The great struggles all seem to happen in our hearts.

Why do we try so hard to escape silence? The answer, I think, lies in another story from the Desert Fathers, which I shall quote at some length from Sister Benedicta Ward's translation of their sayings:

"This story was told: There were three friends, serious men, who became monks. One of them chose to make peace between men who were at odds, as it is written, 'Blessed are the peacemakers' (Matt.5:9). The second chose to visit the sick. The third chose to go away to be quiet in solitude. Now the first, toiling among contentions, was not able to settle all quarrels and, overcome with weariness, he went to him who tended the sick, and found him also failing in spirit and unable to carry out his purpose. So the two went away to see him who had withdrawn into the desert, and they told him their troubles. He was silent for a while, and then poured water into a vessel and said, 'Look at the water,' and it was murky. After a little while he said again, 'See now, how clear the water has become.' As they looked into the water they saw their own faces, as in a mirror. Then he said to them, 'So it is with anyone who lives in a crowd; because of the turbulence, he does not see his sins: but when he has been quiet, above all in solitude, then he recognizes his own faults."*

This brings us, of course, to the ironic shift in awareness which we experience regarding the weight of silence.

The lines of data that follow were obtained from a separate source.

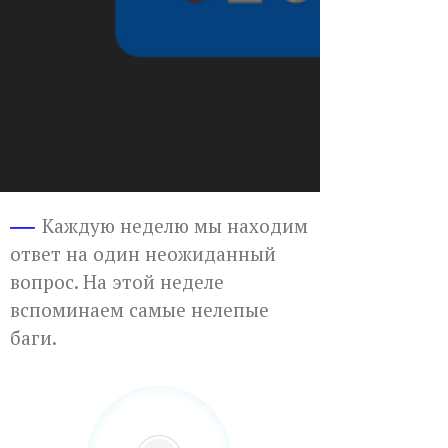
Каждую неделю мы находим
ответ на один неожиданный
вопрос. На этой неделе
вспоминаем самые нелепые
баги.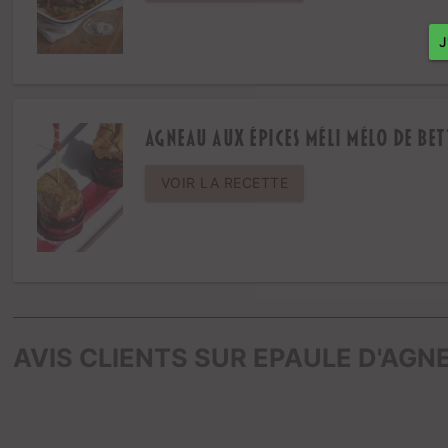
Agneau aux épices méli mélo de bet
VOIR LA RECETTE
AVIS CLIENTS SUR EPAULE D'AG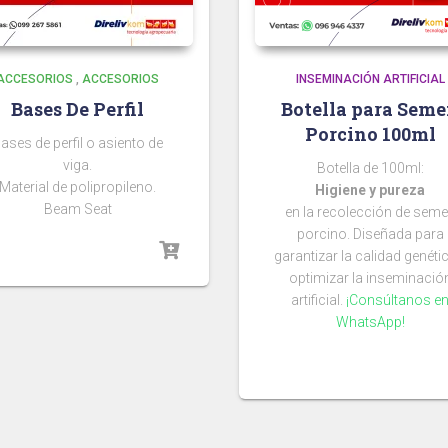
ACCESORIOS
,
ACCESORIOS
INSEMINACIÓN ARTIFICIAL
Bases De Perfil
Botella para Sem
Porcino 100ml
ases de perfil o asiento de
viga.
Botella de 100ml:
Material de polipropileno.
Higiene y pureza
Beam Seat
en la recolección de sem
porcino. Diseñada para
garantizar la calidad genéti
optimizar la inseminació
artificial.
¡Consúltanos e
WhatsApp!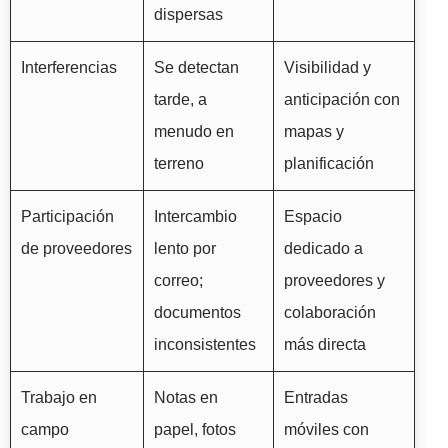
dispersas
Interferencias
Se detectan
Visibilidad y
tarde, a
anticipación con
menudo en
mapas y
terreno
planificación
Participación
Intercambio
Espacio
de proveedores
lento por
dedicado a
correo;
proveedores y
documentos
colaboración
inconsistentes
más directa
Trabajo en
Notas en
Entradas
campo
papel, fotos
móviles con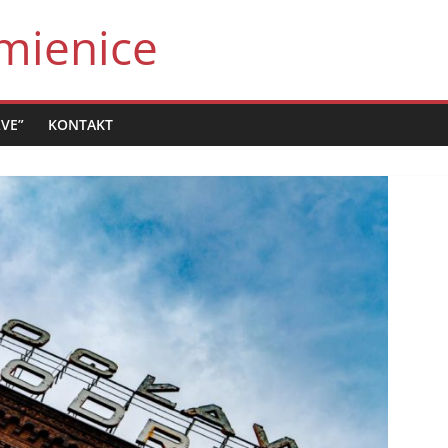
mienice
LVE”
KONTAKT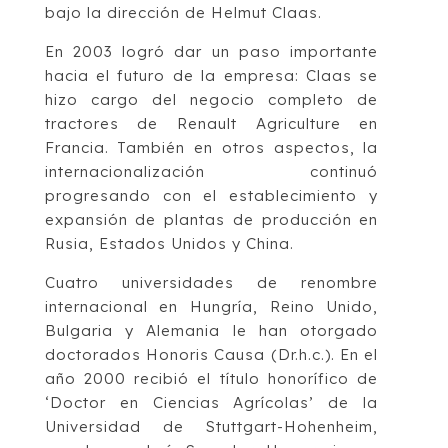
bajo la dirección de Helmut Claas.
En 2003 logró dar un paso importante
hacia el futuro de la empresa: Claas se
hizo cargo del negocio completo de
tractores de Renault Agriculture en
Francia. También en otros aspectos, la
internacionalización continuó
progresando con el establecimiento y
expansión de plantas de producción en
Rusia, Estados Unidos y China.
Cuatro universidades de renombre
internacional en Hungría, Reino Unido,
Bulgaria y Alemania le han otorgado
doctorados Honoris Causa (Dr.h.c.). En el
año 2000 recibió el título honorífico de
‘Doctor en Ciencias Agrícolas’ de la
Universidad de Stuttgart-Hohenheim,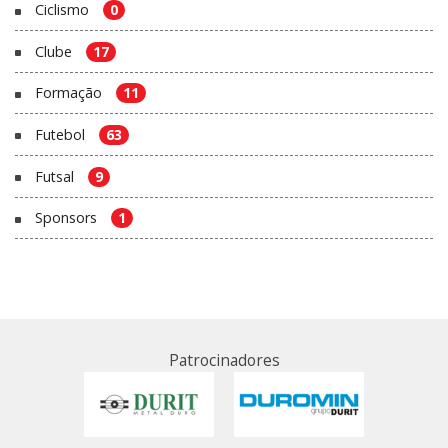
Ciclismo
0
Clube
17
Formação
11
Futebol
63
Futsal
9
Sponsors
1
Patrocinadores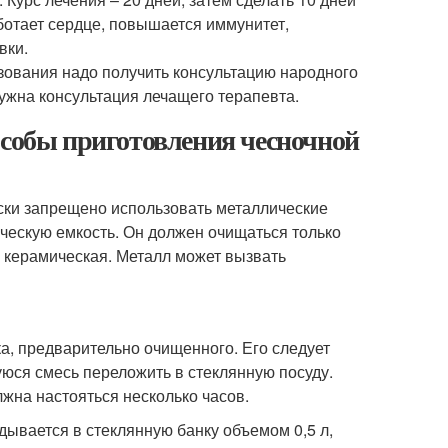
ботает сердце, повышается иммунитет,
вки.
зования надо получить консультацию народного
ужна консультация лечащего терапевта.
особы приготовления чесночной
ески запрещено использовать металлические
ическую емкость. Он должен очищаться только
и керамическая. Металл может вызвать
ка, предварительно очищенного. Его следует
юся смесь переложить в стеклянную посуду.
жна настояться несколько часов.
дывается в стеклянную банку объемом 0,5 л,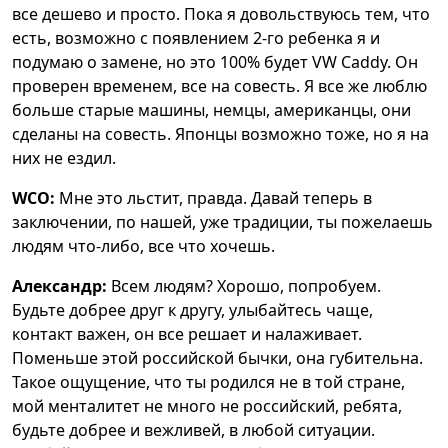
все дешево и просто. Пока я довольствуюсь тем, что
есть, возможно с появлением 2-го ребенка я и
подумаю о замене, но это 100% будет VW Caddy. Он
проверен временем, все на совесть. Я все же люблю
больше старые машины, немцы, американцы, они
сделаны на совесть. Японцы возможно тоже, но я на
них не ездил.
WCO:
Мне это льстит, правда. Давай теперь в
заключении, по нашей, уже традиции, ты пожелаешь
людям что-либо, все что хочешь.
Александр:
Всем людям? Хорошо, попробуем.
Будьте добрее друг к другу, улыбайтесь чаще,
контакт важен, он все решает и налаживает.
Поменьше этой российской бычки, она губительна.
Такое ощущение, что ты родился не в той стране,
мой менталитет не много не российский, ребята,
будьте добрее и вежливей, в любой ситуации.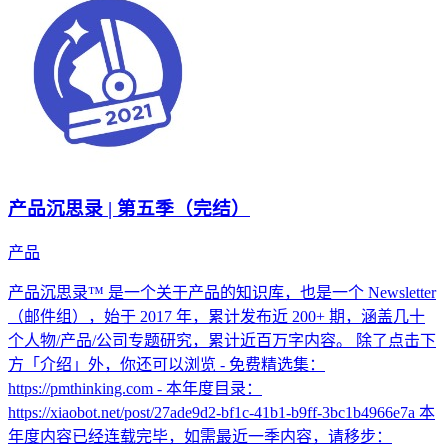
产品沉思录 | 第五季（完结）
产品
产品沉思录™ 是一个关于产品的知识库，也是一个 Newsletter
（邮件组），始于 2017 年，累计发布近 200+ 期，涵盖几十
个人物/产品/公司专题研究，累计近百万字内容。 除了点击下
方「介绍」外，你还可以浏览 - 免费精选集：
https://pmthinking.com - 本年度目录：
https://xiaobot.net/post/27ade9d2-bf1c-41b1-b9ff-3bc1b4966e7a 本
年度内容已经连载完毕，如需最近一季内容，请移步：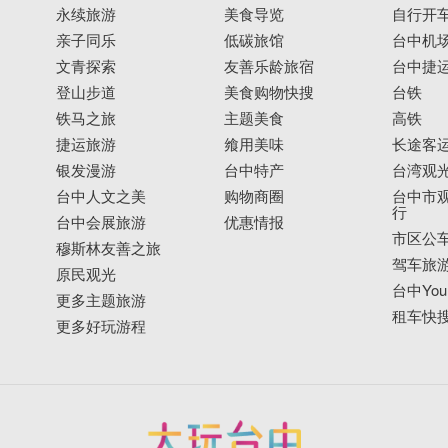
永续旅游
美食导览
自行开
亲子同乐
低碳旅馆
台中机
文青探索
友善乐龄旅宿
台中捷
登山步道
美食购物快搜
台铁
铁马之旅
主题美食
高铁
捷运旅游
飨用美味
长途客
银发漫游
台中特产
台湾观
台中人文之美
购物商圈
台中市观
行
台中会展旅游
优惠情报
市区公
穆斯林友善之旅
驾车旅
原民观光
台中YouB
更多主题旅游
租车快
更多好玩游程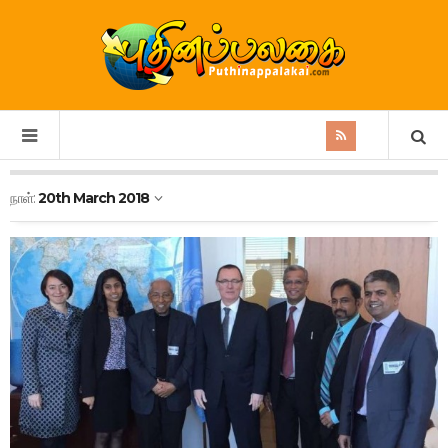
நாள்:
20th March 2018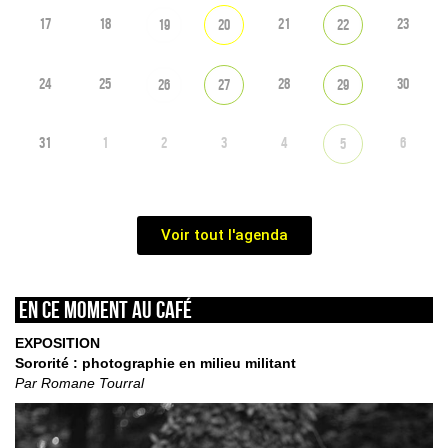
17
18
21
23
19
20
22
24
25
28
30
26
27
29
31
1
2
3
4
6
5
Voir tout l'agenda
En ce moment au café
EXPOSITION
Sororité : photographie en milieu militant
Par Romane Tourral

When we allow silence to do its work, revealing ourselves to ourselves, in times and places where God's grace can be heard and felt and allowed to touch our hearts, silence becomes spacious and light, a refuge we find ourselves seeking again and again. Yes, as the hermit said, we will be able to see ourselves face to face, and that means recognizing ourselves as sinners. But, through the power of the Holy Spirit, we also will be able to see the face of Christ who is all mercy and grace, and in whom we find forgiveness. The weight of silence, if endured, gives way to the astonishing lightness of grace.

Several years ago, driving south of Bardstown, Kentucky, on the way to my first silent retreat at Gethsemani Abbey, I longed for what I anticipated at the Abbey like a person dying of thirst longs for water. And, yet, I was also apprehensive, with the anxiety of a person who doesn't know what will be expected of them. I just wasn't sure what it might cost me to quench my thirst. I entered into the silence with some trepidation. After all, I was praying with the Marine Corps of the spiritual life, the Cistercians of the Strict Observance.

In the days that followed, through silent struggles of the heart, through tears and sighs too deep to utter, through prayer, meditation and contemplation, long silent walks in the hills, long silent vigils in my room, worshipping with the community in the chapel, I faced myself. I came to myself. And, at the end of the retreat, from this place of silence and solitude to which I had driven in some trepidation, I departed only with the greatest reluctance.

These days, as I drive the farm road on each visit to the Abbey, and look for the spire of the Abbey church as it appears above the fields and forest, I am eager for the freedom I feel nowhere else in such abundance. I feel the weight of the world being lifted from my shoulders as I move again into the silence.

The challenge, of course, is to take the spirit acquired in silence and solitude back into the world beyond the Abbey, to take the lessons silence teaches into our daily lives, to allow a heart forged in solitude to respond in the midst of our crowded lives. "There is," as Antony said, "one thing with which we must struggle" whether in silence and solitude or among the most noisome crowd, "our hearts."

Both of these stories can be found in Benedicta Ward's translation of The Desert Fathers: Sayings of the Early Christian Monks (London, 2003), pp. 8 and 11.